PETALING JAYA: Several women’s rights groups have urged the government to demonstrate seriousness in pursuing reforms that would protect women from stalking.
Acknowledging a government announcement that it was considering legislation to make stalking a crime, they said the matter must be treated with urgency.
Women’s Aid Organisation (WAO) advocacy director Yu Ren Chung described stalking as an offence that was more serious than many people would think, saying it could lead to harm and even murder.
WAO, in a 2013 report, documented 34 cases of domestic violence in Malaysia, 26% of which involved stalking.
It estimates that 250,000 Malaysian women have been stalked in their lifetime and it is collecting victims’ anecdotes to use in a campaign to raise awareness.
“Law reform on stalking must centre on the experiences of stalking survivors, and we thank all the survivors who have courageously agreed to share their experiences,” said Yu.

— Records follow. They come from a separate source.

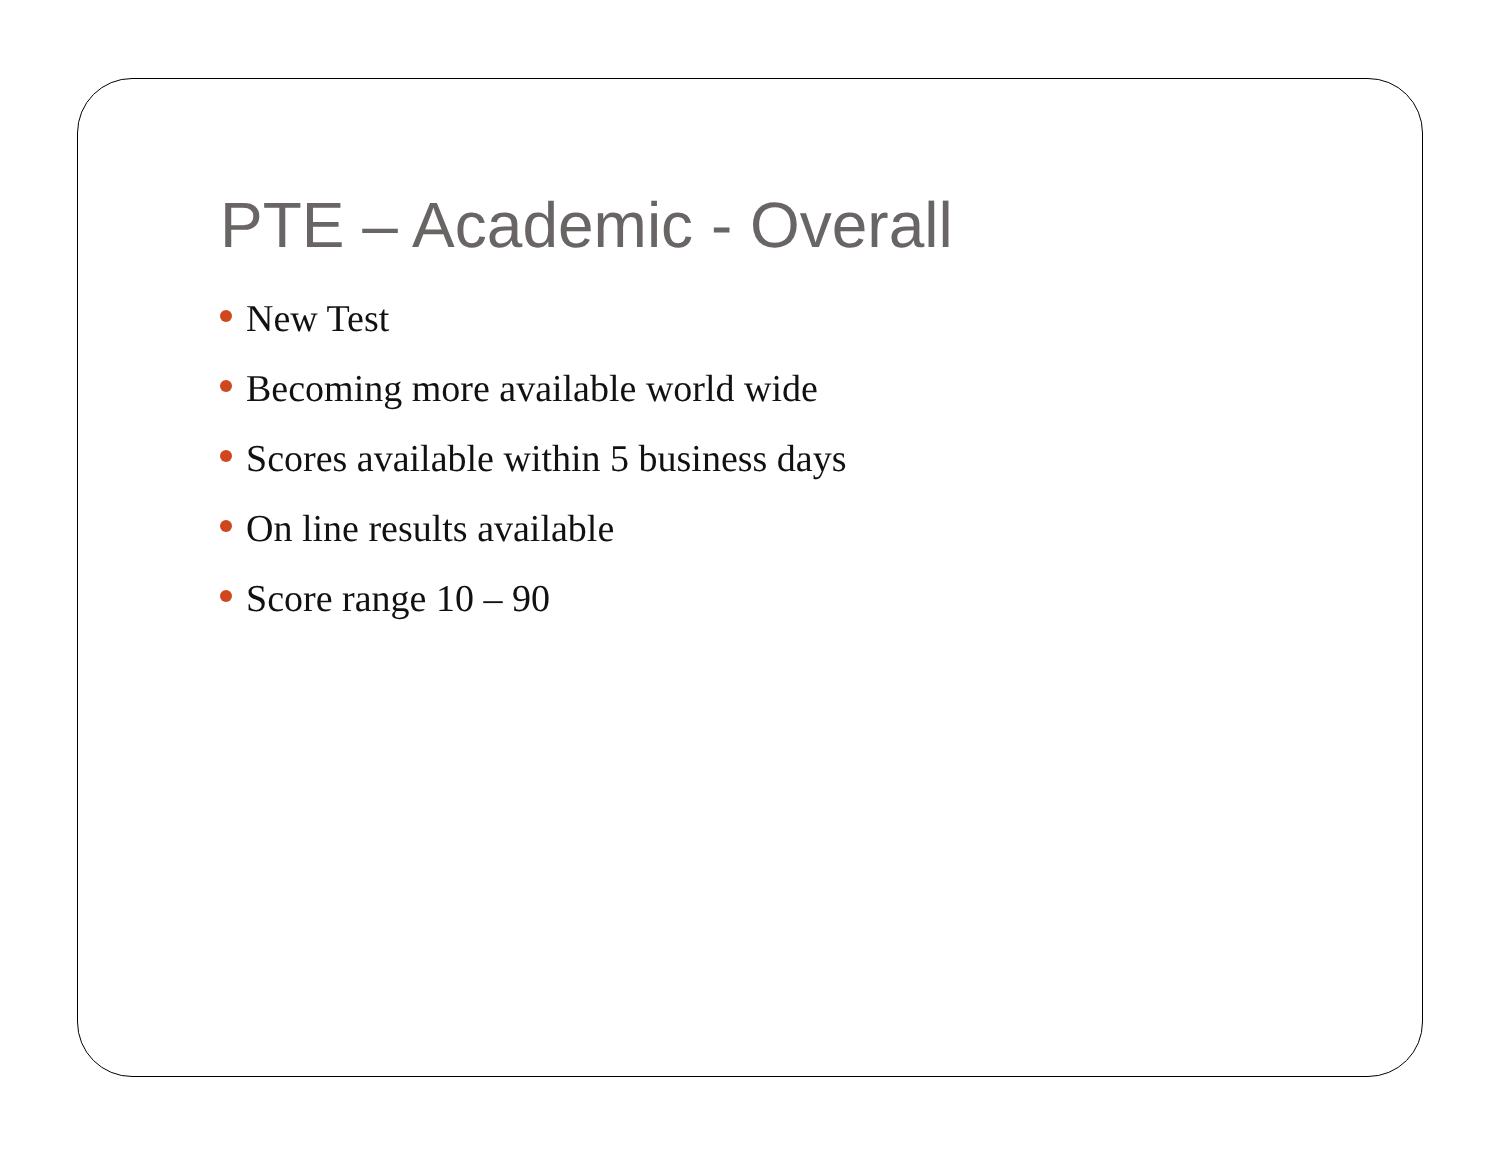PTE – Academic - Overall
New Test
Becoming more available world wide
Scores available within 5 business days
On line results available
Score range 10 – 90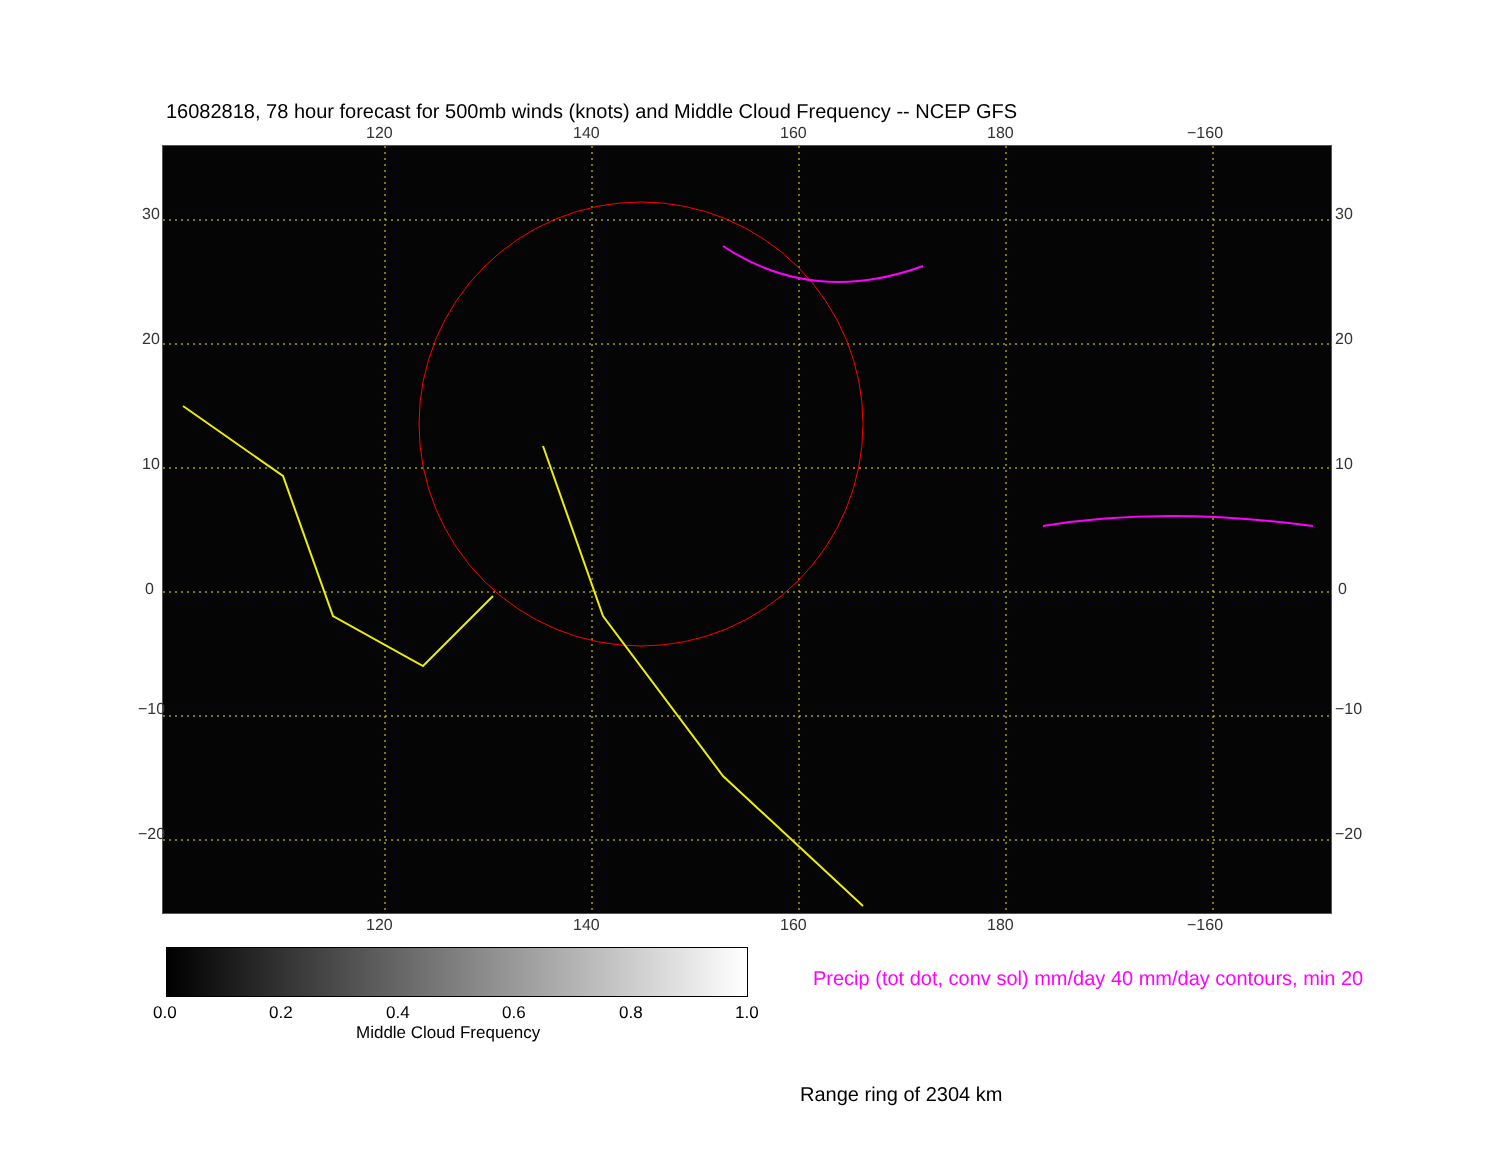16082818, 78 hour forecast for 500mb winds (knots) and Middle Cloud Frequency -- NCEP GFS
120 140 160 180 −160
30
20
10
0
−10
−20
30
20
10
0
−10
−20
120 140 160 180 −160
Precip (tot dot, conv sol) mm/day 40 mm/day contours, min 20
0.0 0.2 0.4 0.6 0.8 1.0
Middle Cloud Frequency
Range ring of 2304 km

Nisha Sabanayagam, speaking for All Women’s Action Society, said the absence of a law against stalking was limiting the options available to women’s groups in their work of supporting victims.
About the only action they could take now was to provide counselling, she added.
“We have an ongoing case in which a client’s ex-boyfriend would wait for her at her apartment complex, sends her messages that are creepy but not life threatening and generally makes her life so uncomfortable that she has had to move to a different state,” she said.
“She has made a couple of police reports but because the perpetrator does not threaten her physically, the police cannot do much.”
Sabah Women’s Action Resource Group president Winnie Yee said she worried that the enforcement of the anticipated law might be lax in the rural areas of East Malaysia.
“In Sabah, one of the biggest problems is that we are not well covered,” she said.
She called for cooperation between the police, hospitals and agencies set up to protect women and children.
Former law minister Liew Vui Keong last year proposed a law to criminalise stalking and intrusion of privacy.
Last month, Women, Family and Community Development Minister Rina Harun told Parliament the prime minister’s office was preparing a paper on the issue.